Der Trend, es sich lieber zuhause bequem zu machen, hat Corona demnach zwar verstärkt, aber nicht angestoßen – und die Entwicklung setzt sich weiter fort. Seit 2003 wurde immer stärker beobachtet, wie junge Menschen lieber mehr zuhause bleiben als unterwegs zu sein. Bereits jetzt verbringt die Gen-Z fast genauso viel Zeit zuhause wie im Corona-Jahr 2020, als sie zwangsweise immer wieder darin eingesperrt gewesen ist.
My Home Is My Castle?
Wie es zu dieser möglichen Entwicklung gekommen ist, mag laut den Forschern an vielen Gründen liegen. Home Office zeigte so beispielsweise im Berufsleben auf, wie einfach in der digitalen Welt das Arbeiten auch dauerhaft von zuhause funktionieren kann. Sportlich aktive Menschen neigen zudem in den letzten Jahren immer mehr dazu, ihren sportlichen Aktivitäten ebenso mehr zuhause nachzugehen – vom Home-Trainer bis zu Online-Yoga-Kursen. Auch die Schlafenszeit hat in den letzten Jahren durchschnittlich deutlich zugenommen.
Die wirtschaftliche Lage hat es zudem für viele Menschen immer schwieriger gemacht, einfach mal mit Freunden wegzugehen oder Urlaube zu planen – auch das kann dazu beigetragen haben. Natürlich lässt sich auch ohne ein finanzielles Aufkommen rausgehen, beispielsweise in die Natur. Aber der Drang nach dem Motto „My Home Is My Castle“ scheint sich vorzusetzen. Lieber einigeln und es sich zuhause schön machen.
Weniger reale Treffen
Ein großer Faktor dürfte dabei auch das Thema Stress sein. Eine zweite Studie aus Deutschland untermauert sowohl den Zuhause-Trend wie auch weitere Hintergründe. Die Forscher der jährlichen Studie Freizeit-Monitor halten dazu fest, dass in der Gen-Z Treffen mit Freunden wie auch dem Partner seltener werden.
„Während die technologischen Möglichkeiten zur Vernetzung immer umfassenden werden, nehmen persönliche Begegnungen und gemeinsame Aktivitäten im realen Leben ab.“ Immer mehr wollen auch deswegen lieber zuhause bleiben, um sich vom Stress im Alltag zu erholen.

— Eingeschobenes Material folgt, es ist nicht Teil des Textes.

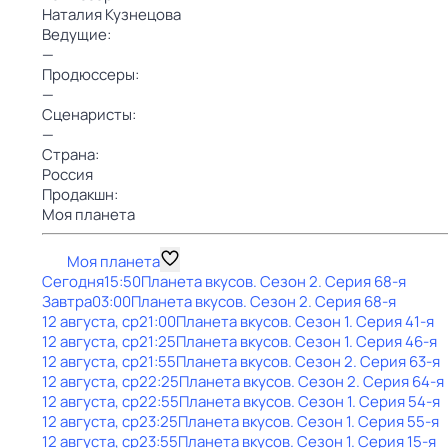
Наталия Кузнецова
Ведущие:
—
Продюссеры:
—
Сценаристы:
—
Страна:
Россия
Продакшн:
Моя планета
Моя планета
Сегодня
15:50
Планета вкусов
. Сезон 2
. Серия 68-я
Завтра
03:00
Планета вкусов
. Сезон 2
. Серия 68-я
12 августа, ср
21:00
Планета вкусов
. Сезон 1
. Серия 41-я
12 августа, ср
21:25
Планета вкусов
. Сезон 1
. Серия 46-я
12 августа, ср
21:55
Планета вкусов
. Сезон 2
. Серия 63-я
12 августа, ср
22:25
Планета вкусов
. Сезон 2
. Серия 64-я
12 августа, ср
22:55
Планета вкусов
. Сезон 1
. Серия 54-я
12 августа, ср
23:25
Планета вкусов
. Сезон 1
. Серия 55-я
12 августа, ср
23:55
Планета вкусов
. Сезон 1
. Серия 15-я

Gerade bei LGBTI*-Menschen dürften dabei weitere Stressfaktoren wie steigende Hass-Kriminalität und Online- wie Offline-Mobbing mit hineinspielen.
Zudem ist die Versorgungslage noch immer dürftig, rund 30 Prozent der jungen Homosexuellen haben laut der Jugendorganisation Lambda in ihrem Wohnumfeld oder ihrer Heimatstadt keinerlei Treffpunkt-Möglichkeiten zu anderen Gleichgesinnten – so verbringen junge LGBTI*-Menschen auch im Schnitt zehn Stunden täglich online beziehungsweise vor Bildschirmen, vier Stunden mehr als gleichaltrige Heterosexuelle. Wichtiger als Ausgehen ist laut der Studie so für viele inzwischen Ausschlafen, entspannende Tätigkeiten wie ein Buch lesen oder Filme anschauen oder auch Online-Gaming geworden.
Umdenken für die Zukunft
Auf lange Sicht, so die US-Forscher wieder, werde die Entwicklung weitreichende Folgen für die gesamte Gesellschaft haben – das betreffe eine Stadtplanung ebenso wie Fragen zur Mobilität oder dem Verkehrsaufkommen sowie dem Ausbau von Lieferdiensten aller Art.

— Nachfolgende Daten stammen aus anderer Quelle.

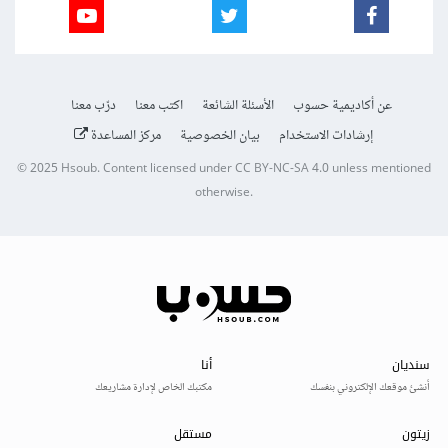
عن أكاديمية حسوب
الأسئلة الشائعة
اكتب معنا
درّب معنا
إرشادات الاستخدام
بيان الخصوصية
مركز المساعدة
© 2025
Hsoub
.
Content licensed under
CC BY-NC-SA 4.0
unless mentioned
otherwise.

Zusätzlich plädiert der Hauptautor der Studie, Morris, Professor für Stadt- und Regionalplanung an der Clemson Universität, für bessere und attraktivere Angebote, die doch noch verstärkt zum Rausgehen animieren. Junge Homosexuelle und queere Menschen würden sich zudem vielleicht öfter raus trauen, wenn sie nicht immer mehr Angst davor haben müssten, Opfer eines Angriffs zu werden.